La première mention d’une église à Queige remonte à 1171. Un édifice religieux était déjà construit en contrebas de l’actuel, près du Doron. Suite à une importante crue de cette rivière, l’église fut déplacée à l’emplacement actuel en 1351. La base de la tour clocher, qui sert également de chœur, est bien plus ancienne : il s’agit en fait de la tour d’un ancien château. En 1674, le nouveau sanctuaire baroque est consacré. Les travaux sont réalisés par les tailleurs de pierres de la paroisse de Sixt, en vallée du Giffre. En 1793, Ablitte ordonne de raser la tour. Fini le temps du clocher majestueux qui dépassait fièrement la nef de l’église, sa flèche élancée et ses quatre clochetons. Aujourd’hui, une modeste flèche couronne un clocher qui ose à peine se démarquer de la nef. Grand classique pour les églises baroques des pays de Savoie, l’intérieur contraste nettement avec la sévérité extérieure. Le retable est sans doute l’élément le plus remarquable de l’édifice. Chaque année, début février, Queige fête sa patronne, Sainte Agathe. Une grande foule assiste à la messe patronale où est béni le pain de Sainte Agathe.

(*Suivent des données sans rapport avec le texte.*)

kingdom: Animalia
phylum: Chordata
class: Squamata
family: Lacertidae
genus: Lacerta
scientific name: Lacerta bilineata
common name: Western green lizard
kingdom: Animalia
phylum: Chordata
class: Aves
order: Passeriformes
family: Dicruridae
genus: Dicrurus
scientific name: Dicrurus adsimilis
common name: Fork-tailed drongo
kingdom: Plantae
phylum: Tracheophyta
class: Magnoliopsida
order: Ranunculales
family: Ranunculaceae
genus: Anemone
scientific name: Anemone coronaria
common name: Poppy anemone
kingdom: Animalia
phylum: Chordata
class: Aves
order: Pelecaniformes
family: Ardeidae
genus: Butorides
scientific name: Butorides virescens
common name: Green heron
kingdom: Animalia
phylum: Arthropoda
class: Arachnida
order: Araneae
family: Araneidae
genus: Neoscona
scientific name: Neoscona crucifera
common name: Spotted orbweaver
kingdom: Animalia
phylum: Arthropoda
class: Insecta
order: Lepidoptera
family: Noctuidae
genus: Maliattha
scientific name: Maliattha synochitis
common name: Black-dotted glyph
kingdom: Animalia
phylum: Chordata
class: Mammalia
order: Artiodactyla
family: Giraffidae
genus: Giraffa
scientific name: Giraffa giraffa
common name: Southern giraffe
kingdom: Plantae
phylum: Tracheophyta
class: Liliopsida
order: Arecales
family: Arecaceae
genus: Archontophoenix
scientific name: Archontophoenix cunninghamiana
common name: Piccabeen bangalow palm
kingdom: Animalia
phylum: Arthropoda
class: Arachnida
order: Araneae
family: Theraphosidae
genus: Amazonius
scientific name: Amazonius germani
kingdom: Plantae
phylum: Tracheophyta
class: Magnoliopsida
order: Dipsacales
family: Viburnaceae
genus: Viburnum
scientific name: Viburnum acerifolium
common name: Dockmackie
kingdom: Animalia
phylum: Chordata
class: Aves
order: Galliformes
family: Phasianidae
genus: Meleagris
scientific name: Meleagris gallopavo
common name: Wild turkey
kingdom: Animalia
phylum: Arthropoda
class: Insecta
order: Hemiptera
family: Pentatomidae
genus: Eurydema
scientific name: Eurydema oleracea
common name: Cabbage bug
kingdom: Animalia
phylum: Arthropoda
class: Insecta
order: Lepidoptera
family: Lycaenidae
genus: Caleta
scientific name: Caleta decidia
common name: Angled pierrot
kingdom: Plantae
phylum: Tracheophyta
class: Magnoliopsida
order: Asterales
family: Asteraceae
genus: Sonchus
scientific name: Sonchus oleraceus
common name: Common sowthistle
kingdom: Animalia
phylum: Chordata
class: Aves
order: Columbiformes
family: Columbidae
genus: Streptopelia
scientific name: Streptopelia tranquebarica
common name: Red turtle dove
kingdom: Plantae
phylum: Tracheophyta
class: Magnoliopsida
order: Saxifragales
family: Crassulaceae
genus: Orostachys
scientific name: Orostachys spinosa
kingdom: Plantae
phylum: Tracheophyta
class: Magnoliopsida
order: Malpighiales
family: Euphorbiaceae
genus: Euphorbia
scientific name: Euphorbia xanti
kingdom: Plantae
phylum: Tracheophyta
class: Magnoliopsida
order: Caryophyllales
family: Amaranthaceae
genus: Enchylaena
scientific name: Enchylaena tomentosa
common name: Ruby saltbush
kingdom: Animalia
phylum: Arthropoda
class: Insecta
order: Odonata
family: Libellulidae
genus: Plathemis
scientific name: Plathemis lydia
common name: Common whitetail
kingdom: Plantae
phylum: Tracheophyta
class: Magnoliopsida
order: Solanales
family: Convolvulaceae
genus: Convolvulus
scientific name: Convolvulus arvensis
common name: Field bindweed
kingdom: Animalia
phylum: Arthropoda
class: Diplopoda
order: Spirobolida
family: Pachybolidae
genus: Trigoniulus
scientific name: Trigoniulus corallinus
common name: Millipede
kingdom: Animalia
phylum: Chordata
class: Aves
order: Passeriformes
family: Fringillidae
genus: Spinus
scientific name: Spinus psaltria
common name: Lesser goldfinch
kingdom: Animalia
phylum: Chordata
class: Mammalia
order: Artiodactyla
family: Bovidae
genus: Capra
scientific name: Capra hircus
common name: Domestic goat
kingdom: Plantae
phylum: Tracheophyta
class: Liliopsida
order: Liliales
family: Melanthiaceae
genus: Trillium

Le clocher trapu, ancienne tour de château, abrite aujourd’hui quatre cloches. La plus grande des quatre, « Marie-Françoise », date de 1646. A la fin du XIXe siècle, cette cloche qui survécut à la Révolution se fêla. Il a fallu la refondre en 1886. Cette cloche prie pour les Queigerans qui l’ont financée. Elle arbore aussi le nom du curé, du maire de l’époque, du parrain et de sa marraine ainsi que l’inscription « Je sonne la messe, les heures et chasse l’orage ». La deuxième cloche se retrouve à être la doyenne aujourd’hui. Elle a été fondue en 1824 par un fondeur natif de Briançon, pourtant bien connu en Savoie : Louis Gautier. Elle est dédiée à Sainte Agathe. Comme les autres cloches, elle fut offerte par les queigerans vivant à Paris, en plus des villageois. Mgr Antoine Martinet, un queigeran -entre autres- docteur et professeur de théologie, chanoine honoraire de la Métropole de Chambéry et vicaire général de la Tarentaise a eu l’honneur de parrainer cette cloche. Une fois la cloche installée au clocher, il deviendra Archévêque de Chambéry jusqu’à sa mort. Lucie-Joséphine est la troisième cloche. Fondue en 1827 par Gautier, elle fut refondue à Quintal en décembre 1843. « Marie-Cécile » est la benjamine de la sonnerie, tant par sa taille que son âge. Fondue en 1845 et donnant un « ré » de deux quintaux à peine, elle fut refondue en 1950, alourdie et harmonisée pour l’occasion avec ses grandes sœurs. Fondue quelques années après la seconde guerre mondiale, elle se veut être « la cloche de la Paix ». Autrefois, les sépultures pouvaient être sonnées avec une seule ou trois cloches, selon le défunt. Aujourd’hui, le glas est composé à la fois d’un tintement des quatre cloches (un coup par cloche, pendant cinq minutes) puis de la grande volée, entonnant un solennel Salve Regina (nom de l’accord des cloches) avant et après la célébration de la sépulture. Grâce à l’élan de la municipalité en place depuis 2014, elles sont désormais visible en point d’orgue d’un parcours de visite dans le village. Récemment, le clocher a été restauré pour lui rendre une belle apparence mais aussi pour accueillir plus sereinement un public toujours plus nombreux. Cerise sur le gâteau, les cloches viennent d’être nettoyées et polies, afin de donner une apparence presque rajeunie, même si les cloches sont presque toutes centenaires !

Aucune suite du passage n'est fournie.